At this year’s National Underwater Robotics Challenge, held at Chandler High School in early June, teams of students and adults were asked to create a robot that could dive into a high school swimming pool, maneuver into a submerged “space craft” and retrieve objects set around the “X-Files” story theme.
But there’s no science fiction in what the participants – especially the elementary and high school students – were learning.
All around Arizona, there’s been a push for more science, technology, engineering and math education, known as STEM. One group behind that is Arizona Promoters of Applied Science in Education (APASE), which runs Arizona’s National Underwater Robotics Challenge.
“We want to develop an interest in STEM fields early on. With (the National Underwater Robotics Challenge) NURC, students see the applicability of what they learned in the classroom in a hands-on environment. They also develop discipline, problem-solving skills, design and engineering techniques. There is little to no design and engineering in regular curriculum and NURC provides that experience, even to the little ones,” said Carmen Cornejo, a board member of APASE.
Students at the robotics competition recognize that.
Triyiadela Rosa, 11, a student at Chandler’s Bologna Elementary School, said the competition was, “good exposure” to science. Plus, “It’s something new and we’ve never done it before.”
Chandler High School student Brian Mogollon, 17, not only participates in his school’s team, but mentors the younger children through Chandler-based Si Se Puede, which promotes non-violence through community participation and educational activities, like its year-round science programs.
“That’s the idea,” Mogollon said during the competition, “to get the younger kids into technology. I get to work and teach them about what I learn. I liked to build LEGOs when I was a kid. Now that I’m older, I get to work with higher skills.”
Those higher skills are what could lead to college and employment in some hard-to-fill science and engineering jobs. But they can also lend themselves to any field, just by boosting students’ enthusiasm for learning.
“You can see how excited those kids are and how excited they are about what they’re doing,” said Darcy Renfro, vice president of the Arizona Science Foundation and coordinator for the Arizona STEM Network. “They’re dealing with significantly complex problems … It’s fascinating to see that level of energy. That’s what we’re trying to replicate in places all over the state.”
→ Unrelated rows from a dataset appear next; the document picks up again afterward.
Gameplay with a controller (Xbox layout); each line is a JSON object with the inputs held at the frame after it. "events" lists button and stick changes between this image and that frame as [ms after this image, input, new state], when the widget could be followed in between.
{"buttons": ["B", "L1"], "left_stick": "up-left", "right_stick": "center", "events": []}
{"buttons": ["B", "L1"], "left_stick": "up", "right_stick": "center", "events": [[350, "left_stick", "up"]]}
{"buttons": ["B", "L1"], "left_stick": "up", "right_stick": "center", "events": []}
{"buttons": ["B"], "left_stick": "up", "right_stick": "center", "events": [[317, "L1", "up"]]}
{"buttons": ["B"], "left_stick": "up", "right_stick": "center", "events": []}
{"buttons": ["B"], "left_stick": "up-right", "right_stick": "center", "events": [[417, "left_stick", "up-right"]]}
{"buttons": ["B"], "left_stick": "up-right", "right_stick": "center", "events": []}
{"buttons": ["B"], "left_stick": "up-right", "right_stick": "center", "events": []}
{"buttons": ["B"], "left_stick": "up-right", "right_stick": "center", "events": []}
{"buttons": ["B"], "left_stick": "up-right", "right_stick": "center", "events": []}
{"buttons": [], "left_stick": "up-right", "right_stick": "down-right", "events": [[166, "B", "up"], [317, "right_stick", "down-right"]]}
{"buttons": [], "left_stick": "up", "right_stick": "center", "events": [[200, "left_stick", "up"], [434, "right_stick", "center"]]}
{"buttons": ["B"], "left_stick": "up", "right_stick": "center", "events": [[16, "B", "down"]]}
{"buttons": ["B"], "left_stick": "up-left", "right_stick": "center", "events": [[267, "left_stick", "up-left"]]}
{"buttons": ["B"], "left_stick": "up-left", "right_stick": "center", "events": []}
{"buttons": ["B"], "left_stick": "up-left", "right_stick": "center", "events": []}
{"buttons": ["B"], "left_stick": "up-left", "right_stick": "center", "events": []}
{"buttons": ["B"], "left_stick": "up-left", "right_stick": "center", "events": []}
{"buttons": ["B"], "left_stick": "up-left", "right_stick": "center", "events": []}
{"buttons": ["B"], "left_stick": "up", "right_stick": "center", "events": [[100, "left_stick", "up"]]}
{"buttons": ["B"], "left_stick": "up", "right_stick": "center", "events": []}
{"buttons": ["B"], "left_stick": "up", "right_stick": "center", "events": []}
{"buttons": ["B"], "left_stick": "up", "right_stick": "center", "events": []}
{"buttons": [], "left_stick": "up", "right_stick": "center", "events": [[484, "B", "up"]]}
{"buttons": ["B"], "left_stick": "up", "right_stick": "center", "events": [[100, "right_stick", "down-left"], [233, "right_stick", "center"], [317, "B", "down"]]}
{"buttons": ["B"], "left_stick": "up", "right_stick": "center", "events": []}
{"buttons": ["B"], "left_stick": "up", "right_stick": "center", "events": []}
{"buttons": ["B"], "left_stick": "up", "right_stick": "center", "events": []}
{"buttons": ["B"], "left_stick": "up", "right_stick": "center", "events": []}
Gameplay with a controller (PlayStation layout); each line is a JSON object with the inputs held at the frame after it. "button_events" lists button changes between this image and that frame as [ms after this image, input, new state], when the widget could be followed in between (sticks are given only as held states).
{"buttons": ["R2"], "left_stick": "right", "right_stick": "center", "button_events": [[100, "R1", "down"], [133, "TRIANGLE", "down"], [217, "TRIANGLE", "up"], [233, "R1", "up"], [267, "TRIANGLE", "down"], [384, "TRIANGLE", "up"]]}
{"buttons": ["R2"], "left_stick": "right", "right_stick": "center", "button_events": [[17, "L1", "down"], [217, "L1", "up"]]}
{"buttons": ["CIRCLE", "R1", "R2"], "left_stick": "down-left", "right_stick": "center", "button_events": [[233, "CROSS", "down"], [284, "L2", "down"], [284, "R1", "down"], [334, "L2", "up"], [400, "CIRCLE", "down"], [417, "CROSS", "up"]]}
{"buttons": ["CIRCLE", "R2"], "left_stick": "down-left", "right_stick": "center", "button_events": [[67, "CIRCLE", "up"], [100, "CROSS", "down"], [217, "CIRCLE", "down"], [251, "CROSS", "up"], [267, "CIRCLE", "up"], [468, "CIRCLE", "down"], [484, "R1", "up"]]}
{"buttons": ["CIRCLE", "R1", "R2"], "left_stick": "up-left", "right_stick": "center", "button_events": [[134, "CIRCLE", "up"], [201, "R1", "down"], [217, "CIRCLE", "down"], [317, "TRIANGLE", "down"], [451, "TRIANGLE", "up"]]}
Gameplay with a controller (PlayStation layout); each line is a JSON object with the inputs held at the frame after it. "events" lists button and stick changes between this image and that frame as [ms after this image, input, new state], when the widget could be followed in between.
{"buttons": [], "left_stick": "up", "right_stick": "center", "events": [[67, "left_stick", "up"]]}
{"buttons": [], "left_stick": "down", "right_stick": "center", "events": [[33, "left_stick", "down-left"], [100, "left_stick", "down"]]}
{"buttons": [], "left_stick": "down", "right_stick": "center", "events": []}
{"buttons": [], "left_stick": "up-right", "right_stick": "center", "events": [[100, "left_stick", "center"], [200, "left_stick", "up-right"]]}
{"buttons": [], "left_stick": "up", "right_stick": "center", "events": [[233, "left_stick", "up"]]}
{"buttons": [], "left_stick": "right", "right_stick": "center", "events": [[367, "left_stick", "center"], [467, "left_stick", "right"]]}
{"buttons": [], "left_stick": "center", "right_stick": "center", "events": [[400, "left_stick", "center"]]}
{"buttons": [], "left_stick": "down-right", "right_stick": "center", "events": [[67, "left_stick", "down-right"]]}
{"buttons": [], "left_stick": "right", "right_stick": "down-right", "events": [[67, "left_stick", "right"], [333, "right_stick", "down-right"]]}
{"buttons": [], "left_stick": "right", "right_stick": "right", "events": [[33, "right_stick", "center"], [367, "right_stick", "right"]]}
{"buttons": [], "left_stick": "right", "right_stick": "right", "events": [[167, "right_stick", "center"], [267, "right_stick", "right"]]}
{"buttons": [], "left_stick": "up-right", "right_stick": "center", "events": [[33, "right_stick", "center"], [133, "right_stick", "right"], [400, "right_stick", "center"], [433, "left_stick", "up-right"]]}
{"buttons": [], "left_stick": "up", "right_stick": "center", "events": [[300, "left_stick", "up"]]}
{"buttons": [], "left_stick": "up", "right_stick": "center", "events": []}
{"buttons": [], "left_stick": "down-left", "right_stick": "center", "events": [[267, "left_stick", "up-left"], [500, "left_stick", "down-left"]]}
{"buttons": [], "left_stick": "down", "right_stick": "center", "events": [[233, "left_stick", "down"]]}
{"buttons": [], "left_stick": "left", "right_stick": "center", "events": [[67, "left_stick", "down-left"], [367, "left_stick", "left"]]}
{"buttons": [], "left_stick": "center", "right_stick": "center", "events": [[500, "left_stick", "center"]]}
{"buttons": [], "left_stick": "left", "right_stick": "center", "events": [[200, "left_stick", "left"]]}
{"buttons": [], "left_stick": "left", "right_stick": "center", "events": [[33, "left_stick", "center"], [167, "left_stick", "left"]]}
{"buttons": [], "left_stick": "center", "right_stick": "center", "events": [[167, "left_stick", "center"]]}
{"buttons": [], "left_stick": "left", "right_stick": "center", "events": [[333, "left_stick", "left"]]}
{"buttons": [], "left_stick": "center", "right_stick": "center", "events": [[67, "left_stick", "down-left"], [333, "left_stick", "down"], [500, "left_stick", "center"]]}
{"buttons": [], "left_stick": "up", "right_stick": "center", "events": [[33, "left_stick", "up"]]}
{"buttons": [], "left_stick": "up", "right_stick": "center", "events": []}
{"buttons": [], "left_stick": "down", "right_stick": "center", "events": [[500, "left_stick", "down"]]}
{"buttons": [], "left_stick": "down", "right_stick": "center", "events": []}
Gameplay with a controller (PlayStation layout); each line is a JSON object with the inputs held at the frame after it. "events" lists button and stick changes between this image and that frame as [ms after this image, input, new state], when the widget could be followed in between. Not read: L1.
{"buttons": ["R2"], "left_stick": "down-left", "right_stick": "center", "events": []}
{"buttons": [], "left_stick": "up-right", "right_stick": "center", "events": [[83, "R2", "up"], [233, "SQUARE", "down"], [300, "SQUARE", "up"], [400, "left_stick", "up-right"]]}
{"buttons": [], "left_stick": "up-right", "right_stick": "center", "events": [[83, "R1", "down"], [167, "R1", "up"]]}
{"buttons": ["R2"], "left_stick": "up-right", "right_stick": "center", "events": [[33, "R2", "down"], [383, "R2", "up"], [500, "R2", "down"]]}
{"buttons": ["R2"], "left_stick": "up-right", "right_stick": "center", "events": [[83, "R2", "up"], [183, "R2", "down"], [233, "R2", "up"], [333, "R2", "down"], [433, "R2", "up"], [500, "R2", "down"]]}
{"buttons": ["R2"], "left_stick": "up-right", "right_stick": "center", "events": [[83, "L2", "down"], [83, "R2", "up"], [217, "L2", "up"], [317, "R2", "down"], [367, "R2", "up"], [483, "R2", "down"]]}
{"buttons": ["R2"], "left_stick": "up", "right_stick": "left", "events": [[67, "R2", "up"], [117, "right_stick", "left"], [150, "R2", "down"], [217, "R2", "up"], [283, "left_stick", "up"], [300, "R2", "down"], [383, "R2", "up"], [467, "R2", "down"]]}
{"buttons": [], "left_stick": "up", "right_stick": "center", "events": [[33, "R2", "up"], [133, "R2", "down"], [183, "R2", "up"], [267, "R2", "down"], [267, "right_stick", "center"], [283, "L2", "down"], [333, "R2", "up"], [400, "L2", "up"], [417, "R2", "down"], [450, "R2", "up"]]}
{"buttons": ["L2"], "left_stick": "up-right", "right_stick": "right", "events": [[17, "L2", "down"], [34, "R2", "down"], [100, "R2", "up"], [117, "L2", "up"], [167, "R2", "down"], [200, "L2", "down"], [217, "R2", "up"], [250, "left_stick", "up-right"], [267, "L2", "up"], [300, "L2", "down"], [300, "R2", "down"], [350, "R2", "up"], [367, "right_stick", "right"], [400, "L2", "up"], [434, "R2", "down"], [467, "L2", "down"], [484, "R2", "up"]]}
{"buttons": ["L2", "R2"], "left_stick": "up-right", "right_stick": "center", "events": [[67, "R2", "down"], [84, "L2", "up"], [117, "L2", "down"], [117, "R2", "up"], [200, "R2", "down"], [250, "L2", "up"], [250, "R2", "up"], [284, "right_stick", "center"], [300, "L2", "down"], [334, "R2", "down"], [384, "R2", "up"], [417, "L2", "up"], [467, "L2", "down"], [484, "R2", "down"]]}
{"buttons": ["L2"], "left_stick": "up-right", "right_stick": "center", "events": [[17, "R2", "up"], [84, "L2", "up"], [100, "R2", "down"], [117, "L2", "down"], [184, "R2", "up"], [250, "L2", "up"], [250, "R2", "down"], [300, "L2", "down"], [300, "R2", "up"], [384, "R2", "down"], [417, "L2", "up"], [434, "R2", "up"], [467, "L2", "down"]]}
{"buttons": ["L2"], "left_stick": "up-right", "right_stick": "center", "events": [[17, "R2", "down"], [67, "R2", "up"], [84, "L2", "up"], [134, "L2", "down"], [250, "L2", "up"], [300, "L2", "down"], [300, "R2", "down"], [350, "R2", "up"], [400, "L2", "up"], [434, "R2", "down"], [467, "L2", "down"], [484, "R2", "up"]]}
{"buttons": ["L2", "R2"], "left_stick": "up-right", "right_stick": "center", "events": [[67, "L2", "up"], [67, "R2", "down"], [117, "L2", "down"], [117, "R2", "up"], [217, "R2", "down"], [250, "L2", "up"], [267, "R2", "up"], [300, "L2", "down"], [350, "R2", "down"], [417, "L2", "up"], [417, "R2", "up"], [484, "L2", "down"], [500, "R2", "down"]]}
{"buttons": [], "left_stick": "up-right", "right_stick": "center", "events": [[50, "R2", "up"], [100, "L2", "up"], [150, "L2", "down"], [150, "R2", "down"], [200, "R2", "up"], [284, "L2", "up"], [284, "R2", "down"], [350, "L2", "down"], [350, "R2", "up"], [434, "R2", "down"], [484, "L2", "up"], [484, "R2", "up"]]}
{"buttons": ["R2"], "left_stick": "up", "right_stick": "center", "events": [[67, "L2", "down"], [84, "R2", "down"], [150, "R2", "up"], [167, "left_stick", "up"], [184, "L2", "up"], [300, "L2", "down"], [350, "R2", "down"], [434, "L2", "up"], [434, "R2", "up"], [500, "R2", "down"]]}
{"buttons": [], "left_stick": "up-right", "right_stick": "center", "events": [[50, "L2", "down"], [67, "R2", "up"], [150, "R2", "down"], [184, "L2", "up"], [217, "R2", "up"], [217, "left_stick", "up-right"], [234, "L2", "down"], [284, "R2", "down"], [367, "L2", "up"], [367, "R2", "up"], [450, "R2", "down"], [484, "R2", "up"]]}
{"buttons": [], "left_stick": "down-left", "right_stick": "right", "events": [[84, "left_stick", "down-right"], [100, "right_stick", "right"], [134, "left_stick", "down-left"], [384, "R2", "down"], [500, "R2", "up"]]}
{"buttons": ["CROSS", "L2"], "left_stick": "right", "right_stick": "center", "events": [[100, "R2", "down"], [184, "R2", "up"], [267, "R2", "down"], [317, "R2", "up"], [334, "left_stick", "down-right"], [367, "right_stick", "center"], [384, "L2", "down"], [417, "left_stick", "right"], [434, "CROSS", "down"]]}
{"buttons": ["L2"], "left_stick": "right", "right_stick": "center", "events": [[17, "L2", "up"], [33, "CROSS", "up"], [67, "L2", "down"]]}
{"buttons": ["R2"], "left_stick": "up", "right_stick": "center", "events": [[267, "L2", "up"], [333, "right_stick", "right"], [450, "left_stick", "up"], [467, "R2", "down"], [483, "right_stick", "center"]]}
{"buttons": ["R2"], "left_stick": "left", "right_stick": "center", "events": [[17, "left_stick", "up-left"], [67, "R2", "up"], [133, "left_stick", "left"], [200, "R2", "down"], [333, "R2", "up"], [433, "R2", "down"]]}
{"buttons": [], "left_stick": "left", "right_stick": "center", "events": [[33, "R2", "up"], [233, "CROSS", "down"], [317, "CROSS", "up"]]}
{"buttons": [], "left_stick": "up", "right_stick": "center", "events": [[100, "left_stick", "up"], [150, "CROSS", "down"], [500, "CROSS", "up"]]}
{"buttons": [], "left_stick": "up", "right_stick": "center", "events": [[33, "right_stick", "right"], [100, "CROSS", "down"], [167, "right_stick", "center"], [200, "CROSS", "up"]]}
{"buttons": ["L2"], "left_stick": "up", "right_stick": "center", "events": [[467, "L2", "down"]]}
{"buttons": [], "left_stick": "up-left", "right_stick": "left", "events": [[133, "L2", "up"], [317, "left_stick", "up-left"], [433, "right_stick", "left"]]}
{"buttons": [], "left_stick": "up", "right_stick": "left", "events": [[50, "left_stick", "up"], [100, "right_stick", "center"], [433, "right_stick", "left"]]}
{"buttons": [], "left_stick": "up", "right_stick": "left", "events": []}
Renfro and her group are trying to encourage schools to bring STEM education into the classrooms, either through after-school activities like robotics and LEGO clubs or through full integration into the curriculum.
Arizona lawmakers recently helped create a STEM diploma. East Valley schools – Gilbert’s Highland High School and Mesa’s Red Mountain High School – plan to launch the program in the fall. Chandler Unified School District’s Perry High School is launching its own STEM diploma.
Money to run these programs can be hard to come by, said Cornejo of Arizona Promoters of Applied Science in Education. The Medtronic Foundation and Si Se Puede Foundation helped put on the robotics competition, but even some of the high school students pulled money out of their own pockets to pay for the robots.
Renfro said the foundations and the Arizona STEM Network are working to get funding to start programs around the state to show how STEM integration can work.
There are glimpses of where it can ultimately lead.
“We have kids who go to university because of this,” said Cornejo. “If they didn’t have this, they wouldn’t even fathom the concept (of college). It’s the exposure that really transforms.”
As far as that robotics competition and attempts to rescue the “abducted” people, the older student competition was won by Tempe Union High School District’s Desert Vista High School, followed by a NASA space grant-backed ASU team and the Chandler High School team. Students from Chandler’s Frye Elementary School won the “light” division for the younger students.